I have two projects which have been ongoing for years, both for over six years. One of which has become a complete millstone, the other has had, indeed still has difficulties, both of which I hope will conclude one way or another within the next two to three months.
The millstone has been put out to tender to see if it can be moved on. The tender date was in my diary and etched into my brain as being scheduled for today. Having texted this morning to see at what time the tenders were due to be received I had a reply saying the date was Wednesday at 12.00. An extra two days, that doesn’t seem any big deal. Yet right now it feels like a big deal.

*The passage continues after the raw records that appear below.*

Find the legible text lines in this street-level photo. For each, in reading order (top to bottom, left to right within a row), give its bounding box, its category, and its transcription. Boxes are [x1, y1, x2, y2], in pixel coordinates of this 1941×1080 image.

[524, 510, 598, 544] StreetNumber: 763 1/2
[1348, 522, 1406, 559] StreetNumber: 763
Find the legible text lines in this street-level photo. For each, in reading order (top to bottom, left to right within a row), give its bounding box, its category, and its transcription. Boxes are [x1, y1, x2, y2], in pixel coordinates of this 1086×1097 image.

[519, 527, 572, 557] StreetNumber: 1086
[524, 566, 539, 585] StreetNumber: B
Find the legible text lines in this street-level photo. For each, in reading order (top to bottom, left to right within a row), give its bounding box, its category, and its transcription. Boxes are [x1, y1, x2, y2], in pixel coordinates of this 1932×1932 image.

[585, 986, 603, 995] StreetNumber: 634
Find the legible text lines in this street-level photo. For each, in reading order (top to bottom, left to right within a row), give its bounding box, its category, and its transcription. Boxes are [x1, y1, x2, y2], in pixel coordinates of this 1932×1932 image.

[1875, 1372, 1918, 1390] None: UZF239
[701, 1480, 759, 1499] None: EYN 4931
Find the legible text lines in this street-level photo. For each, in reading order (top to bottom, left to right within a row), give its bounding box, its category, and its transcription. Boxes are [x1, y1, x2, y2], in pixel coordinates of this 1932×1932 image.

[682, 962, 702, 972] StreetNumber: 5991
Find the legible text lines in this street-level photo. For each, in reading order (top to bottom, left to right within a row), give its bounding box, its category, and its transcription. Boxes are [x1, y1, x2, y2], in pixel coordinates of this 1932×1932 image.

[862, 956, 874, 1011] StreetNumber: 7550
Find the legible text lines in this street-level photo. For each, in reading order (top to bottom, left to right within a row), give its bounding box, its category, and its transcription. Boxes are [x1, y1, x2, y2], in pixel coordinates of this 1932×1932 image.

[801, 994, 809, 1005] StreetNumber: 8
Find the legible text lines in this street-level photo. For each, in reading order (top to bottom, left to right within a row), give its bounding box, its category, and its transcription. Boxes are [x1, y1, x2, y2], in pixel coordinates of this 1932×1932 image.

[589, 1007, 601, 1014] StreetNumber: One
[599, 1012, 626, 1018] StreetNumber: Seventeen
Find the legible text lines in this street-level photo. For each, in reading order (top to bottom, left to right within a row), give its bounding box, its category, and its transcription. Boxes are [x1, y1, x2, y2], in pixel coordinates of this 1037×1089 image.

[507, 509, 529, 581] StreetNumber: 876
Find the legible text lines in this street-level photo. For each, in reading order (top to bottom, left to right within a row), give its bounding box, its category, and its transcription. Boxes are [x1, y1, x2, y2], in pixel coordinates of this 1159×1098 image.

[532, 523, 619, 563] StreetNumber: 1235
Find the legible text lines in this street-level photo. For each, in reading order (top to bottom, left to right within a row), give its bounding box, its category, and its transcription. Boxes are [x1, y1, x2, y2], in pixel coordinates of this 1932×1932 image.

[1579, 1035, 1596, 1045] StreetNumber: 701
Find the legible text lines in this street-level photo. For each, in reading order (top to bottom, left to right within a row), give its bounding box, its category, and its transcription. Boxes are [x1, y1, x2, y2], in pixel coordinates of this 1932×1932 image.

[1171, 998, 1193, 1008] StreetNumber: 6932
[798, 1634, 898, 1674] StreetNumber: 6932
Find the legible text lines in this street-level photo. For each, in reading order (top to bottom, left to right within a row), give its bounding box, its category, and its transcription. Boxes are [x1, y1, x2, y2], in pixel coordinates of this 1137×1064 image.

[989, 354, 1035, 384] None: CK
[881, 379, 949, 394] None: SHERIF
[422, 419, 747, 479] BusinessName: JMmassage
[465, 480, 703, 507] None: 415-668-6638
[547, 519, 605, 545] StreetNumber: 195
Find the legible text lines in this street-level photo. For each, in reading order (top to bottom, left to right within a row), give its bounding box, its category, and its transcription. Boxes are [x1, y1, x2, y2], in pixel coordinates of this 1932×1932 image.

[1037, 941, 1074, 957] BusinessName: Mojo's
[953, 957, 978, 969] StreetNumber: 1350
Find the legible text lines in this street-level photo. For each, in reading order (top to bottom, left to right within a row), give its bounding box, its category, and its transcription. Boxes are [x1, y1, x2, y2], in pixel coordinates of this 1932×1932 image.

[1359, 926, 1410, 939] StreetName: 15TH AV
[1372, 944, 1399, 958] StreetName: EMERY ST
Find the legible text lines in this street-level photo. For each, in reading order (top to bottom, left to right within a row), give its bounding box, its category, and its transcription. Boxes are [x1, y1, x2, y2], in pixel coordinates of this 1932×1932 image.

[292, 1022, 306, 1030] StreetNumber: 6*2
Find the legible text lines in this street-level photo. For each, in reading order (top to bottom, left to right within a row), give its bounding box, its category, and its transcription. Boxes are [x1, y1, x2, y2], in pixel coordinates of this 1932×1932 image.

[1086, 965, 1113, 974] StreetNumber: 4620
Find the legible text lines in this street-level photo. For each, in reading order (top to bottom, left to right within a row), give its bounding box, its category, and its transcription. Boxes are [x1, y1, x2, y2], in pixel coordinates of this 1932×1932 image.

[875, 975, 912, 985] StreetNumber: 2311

I had been waiting for the day to come all last week. The outcome will have a significant effect on what comes next for me. It might go at a breakeven, a loss or potentially a small profit. The whole project has been fraught, bedevilled by waiting. I have had to cajole various parties to actually do what has been agreed. In one particular instance, an integral part of the project, a part necessary for the project to work at all was agreed in principle over six years ago, shortly before I became involved. Since then the price has doubled before being finally agreed two years ago, subject to contract, and the legal work to put it in place has taken the rest of the time. It is promised it will be finalised this week.
The other project is underway and will be completed before too long, yet again I am waiting. The site needs to be connected to the grid for electricity. The paper work is done yet the supplier cannot give any date for connection. Again it is waiting, cajoling, progress is being made but no resolution reached.
During these six years I have transitioned, “gone full time”. I realise that for the whole of my life I had been waiting for the right time, for everything to be in the right place. Waiting was the story of my life. My friends labelled it procrastination, which was accurate particularly when it came to my transition. I have changed as I grew into myself. I feel these projects hold me back with the inertia that has surrounded them in the past. I have been doing all I can to push them along particularly in the last two years. It hasn’t been easy with everyone and their dog being able to blame the pandemic as a good reason why decisions cannot be made.
I have become impatient, I want to be able to get on, to take back control and live my life. I am about to embark on a new phase of my life. It is the same with transitioning. I was referred to the GIC by my GP four years ago and yet I have not yet even had an acknowledgment, nothing I don’t think they even know I exist. The waiting lists become ever longer. I am supposed to wait indefinitely for healthcare that impacts significantly on my mental health. I took control starting self-medication to set out on the path to feel I was doing something. I have since moved to private healthcare as I was unable to wait any longer for a first appointment to confirm I am trans, for permission from the gatekeepers. Not surprisingly the gatekeepers I was waiting to see on the NHS are the same consultants I see privately! My consultants confirmed without any doubt I am trans, have prescribed appropriate medication, monitor it and have given the necessary referral for GRS. I had hope that being referred four years ago by the time GRS was a realistic possibility this might have been an option with the NHS.
Both of these projects I have mentioned started sometime pre-transition. It is conceivable, if not likely, my previous pattern of procrastination, waiting had impacted on the timescales. No more, I am done waiting and an extra two days feels a long time. I have too much living to do to be endlessly waiting.